With all respect to the guys at Duke, the "don't intubate an asthmatic" is dogma and you intubate when you have to. You need to treat the patient.
Well bad asthma is bad asthma. And asthmatics in any population can be difficult to manage. Maybe the pediatric population is that much more pre-load dependent?
I wasn't talking about NIPPV. And the pulm guys were creating new dogma - that's why the staff was never inbred - they were always creating new research. One of the most outspoken (and, to be honest, abrasive) pulm guys said one day that the thing that saved asthmatics wasn't heliox, wasn't steroids, wasn't intubation - but close observation in an ICU. On further description, he meant moment by moment management, which may include any of the above, or other things. It's the time unit one uses to manage. If it is every hour, you may really fail. If it is every 10 minutes, you're less likely. If it is every minute, you're right on top - and, if you tube that patient, you'll need q10 or q5min re-evaluation. That's why any EM doc here will tell you that an asthmatic is an "easy" patient on whom to bill critical care, even if the patient ends up being discharged. The in extremis asthmatic ups my pucker factor more than an MI, because, if the heart stops, we push on the chest. If the asthmatic stops, though, it is NOT easy to breathe for them.

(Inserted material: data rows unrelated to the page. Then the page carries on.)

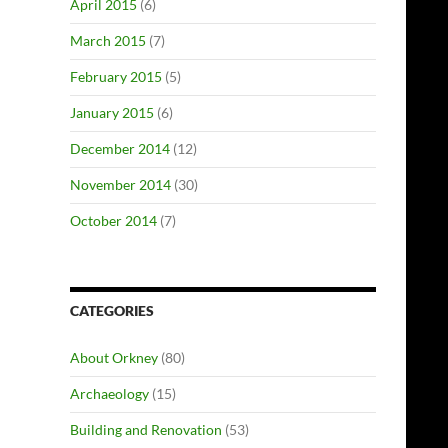
April 2015
(6)
March 2015
(7)
February 2015
(5)
January 2015
(6)
December 2014
(12)
November 2014
(30)
October 2014
(7)
CATEGORIES
About Orkney
(80)
Archaeology
(15)
Building and Renovation
(53)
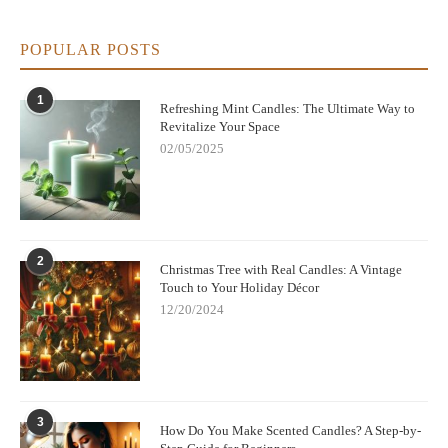
POPULAR POSTS
1
Refreshing Mint Candles: The Ultimate Way to
Revitalize Your Space
02/05/2025
2
Christmas Tree with Real Candles: A Vintage
Touch to Your Holiday Décor
12/20/2024
3
How Do You Make Scented Candles? A Step-by-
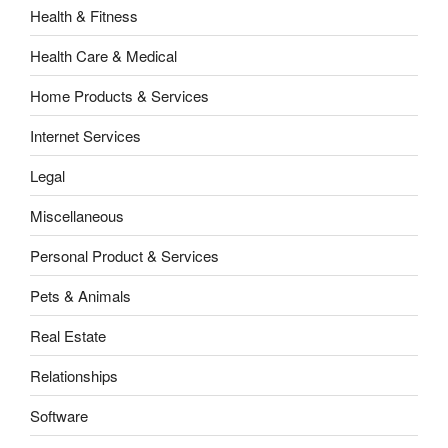
Health & Fitness
Health Care & Medical
Home Products & Services
Internet Services
Legal
Miscellaneous
Personal Product & Services
Pets & Animals
Real Estate
Relationships
Software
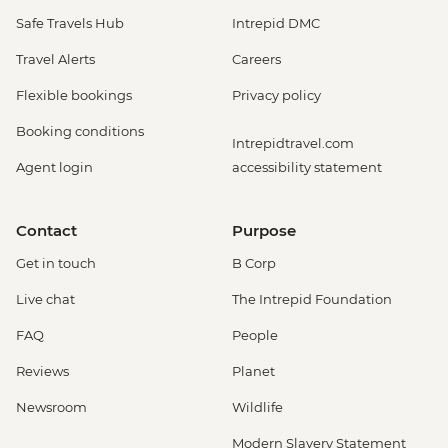
Safe Travels Hub
Intrepid DMC
Travel Alerts
Careers
Flexible bookings
Privacy policy
Booking conditions
Intrepidtravel.com
Agent login
accessibility statement
Contact
Purpose
Get in touch
B Corp
Live chat
The Intrepid Foundation
FAQ
People
Reviews
Planet
Newsroom
Wildlife
Modern Slavery Statement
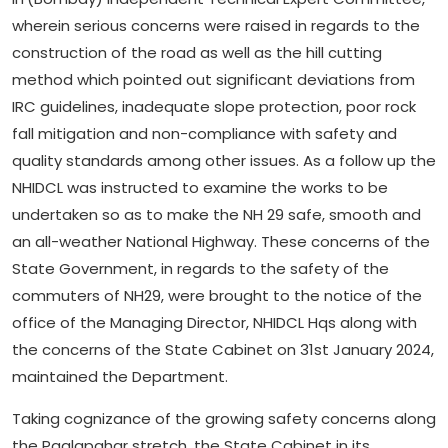
wherein serious concerns were raised in regards to the
construction of the road as well as the hill cutting
method which pointed out significant deviations from
IRC guidelines, inadequate slope protection, poor rock
fall mitigation and non-compliance with safety and
quality standards among other issues. As a follow up the
NHIDCL was instructed to examine the works to be
undertaken so as to make the NH 29 safe, smooth and
an all-weather National Highway. These concerns of the
State Government, in regards to the safety of the
commuters of NH29, were brought to the notice of the
office of the Managing Director, NHIDCL Hqs along with
the concerns of the State Cabinet on 31st January 2024,
maintained the Department.
Taking cognizance of the growing safety concerns along
the Paglapahar stretch, the State Cabinet in its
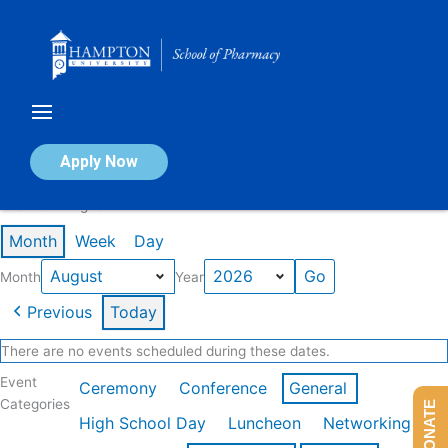
Skip
to
content
Calendar of Events
Apply Now
Events in August 2026
Month
Week
Day
Month
Year
Previous
Today
There are no events scheduled during these dates.
Event
Ceremony
Conference
General
Categories
DONATE
High School Day
Luncheon
Networking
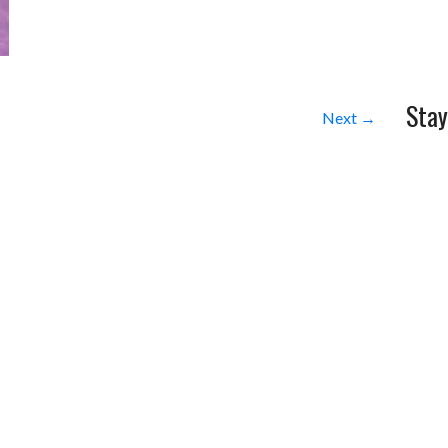
Stay
Next →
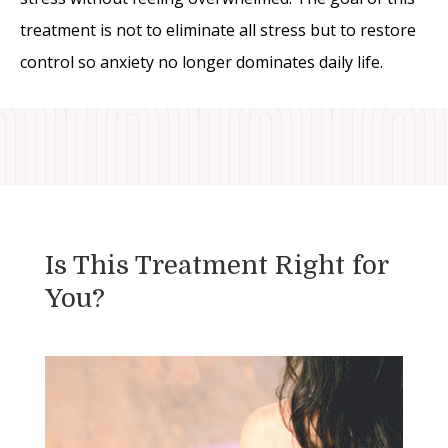
treatment is not to eliminate all stress but to restore
control so anxiety no longer dominates daily life.
Is This Treatment Right for
You?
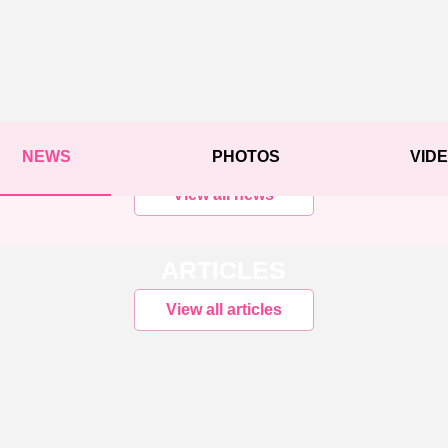
NEWS
PHOTOS
VID
View all news
ARTICLES
View all articles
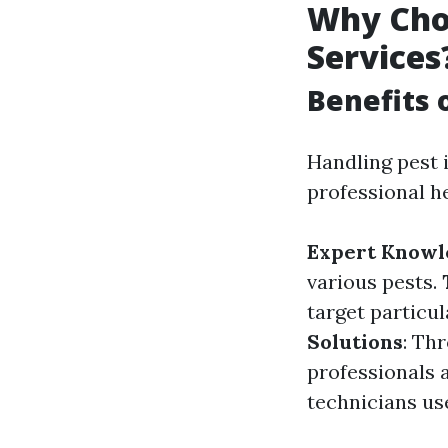
Why Choo
Services
Benefits 
Handling pest 
professional h
Expert Knowl
various pests.
target particu
Solutions
: Th
professionals 
technicians us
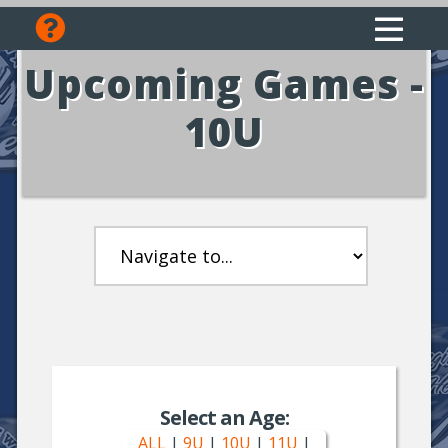
Upcoming Games -
10U
Select an Age:
ALL
|
9U
|
10U
|
11U
|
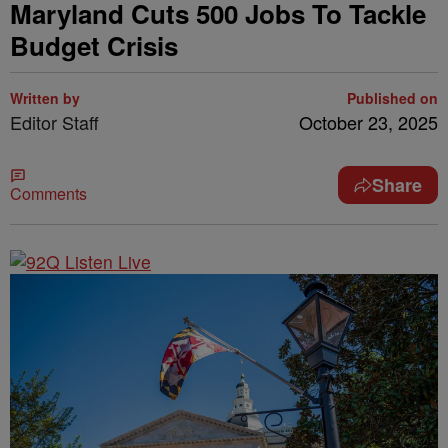
Maryland Cuts 500 Jobs To Tackle
Budget Crisis
Written by
Published on
Editor Staff
October 23, 2025
Share
Comments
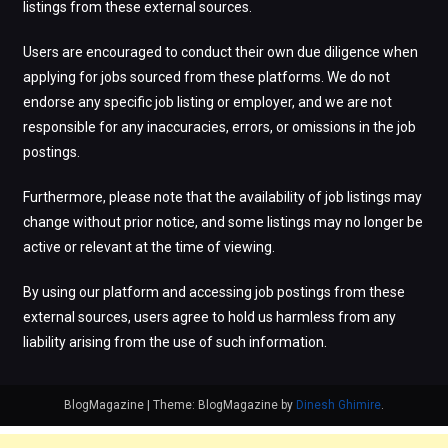
listings from these external sources.
Users are encouraged to conduct their own due diligence when
applying for jobs sourced from these platforms. We do not
endorse any specific job listing or employer, and we are not
responsible for any inaccuracies, errors, or omissions in the job
postings.
Furthermore, please note that the availability of job listings may
change without prior notice, and some listings may no longer be
active or relevant at the time of viewing.
By using our platform and accessing job postings from these
external sources, users agree to hold us harmless from any
liability arising from the use of such information.
BlogMagazine
|
Theme: BlogMagazine by
Dinesh Ghimire
.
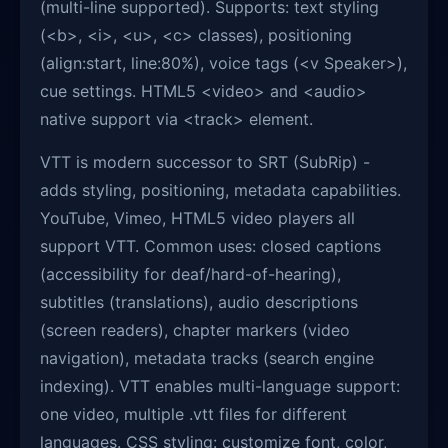
(multi-line supported). Supports: text styling
(<b>, <i>, <u>, <c> classes), positioning
(align:start, line:80%), voice tags (<v Speaker>),
cue settings. HTML5 <video> and <audio>
native support via <track> element.
VTT is modern successor to SRT (SubRip) -
adds styling, positioning, metadata capabilities.
YouTube, Vimeo, HTML5 video players all
support VTT. Common uses: closed captions
(accessibility for deaf/hard-of-hearing),
subtitles (translations), audio descriptions
(screen readers), chapter markers (video
navigation), metadata tracks (search engine
indexing). VTT enables multi-language support:
one video, multiple .vtt files for different
languages. CSS styling: customize font, color,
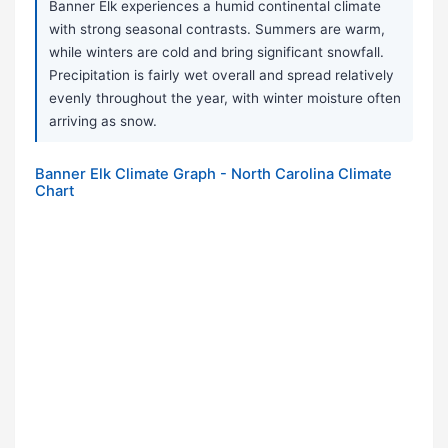
Banner Elk experiences a humid continental climate
with strong seasonal contrasts. Summers are warm,
while winters are cold and bring significant snowfall.
Precipitation is fairly wet overall and spread relatively
evenly throughout the year, with winter moisture often
arriving as snow.
Banner Elk Climate Graph - North Carolina Climate
Chart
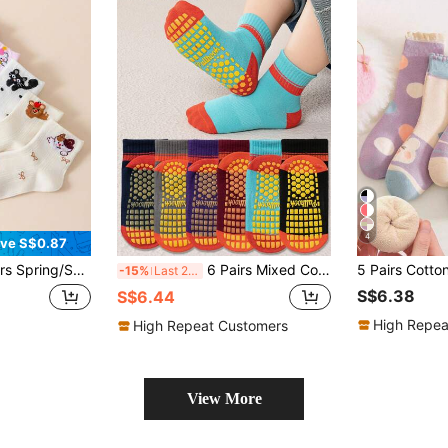
4
ve S$0.87
e Mesh Girls Socks, Cartoon Animal Cute Baby Mid-Calf Socks With Bow & Polka Dot
6 Pairs Mixed Color Anti-Slip Grip Socks For Toddlers Boys Girls, With Colorful Stripes, Suitable For Trampoline, Indoor, Home, Short Ankle Style, Elastic Cuff, Ideal For Spring, Autumn, Kids Children
-15%
Last 2 days
S$6.38
S$6.44
High Repea
High Repeat Customers
View More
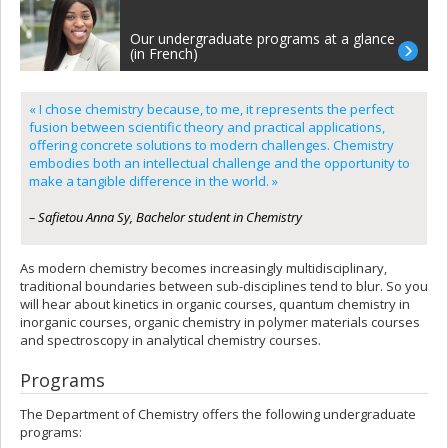
Our undergraduate programs at a glance
(in French)
« I chose chemistry because, to me, it represents the perfect
fusion between scientific theory and practical applications,
offering concrete solutions to modern challenges. Chemistry
embodies both an intellectual challenge and the opportunity to
make a tangible difference in the world. »
– Safietou Anna Sy, Bachelor student in Chemistry
As modern chemistry becomes increasingly multidisciplinary,
traditional boundaries between sub-disciplines tend to blur. So you
will hear about kinetics in organic courses, quantum chemistry in
inorganic courses, organic chemistry in polymer materials courses
and spectroscopy in analytical chemistry courses.
Programs
The Department of Chemistry offers the following undergraduate
programs:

Listen, friend - I am not pursuing some passive-aggressive agenda against you. It's just that tubing the asthmatic is not the slam dunk like tubing the code. It's not the panacea as it is in other cases. The tube in the asthmatic does not decrease the tension or fear (in me, at least) - it's not an end-point where I can temporarily relax and unclench. It's that fear that the tube goes in, and the air isn't moving, and we can't do anything else. It's that absolute feeling of being powerless despite doing everything right and quickly.
I mean, what disease exists that mag doesn't make a little better? Hypermag?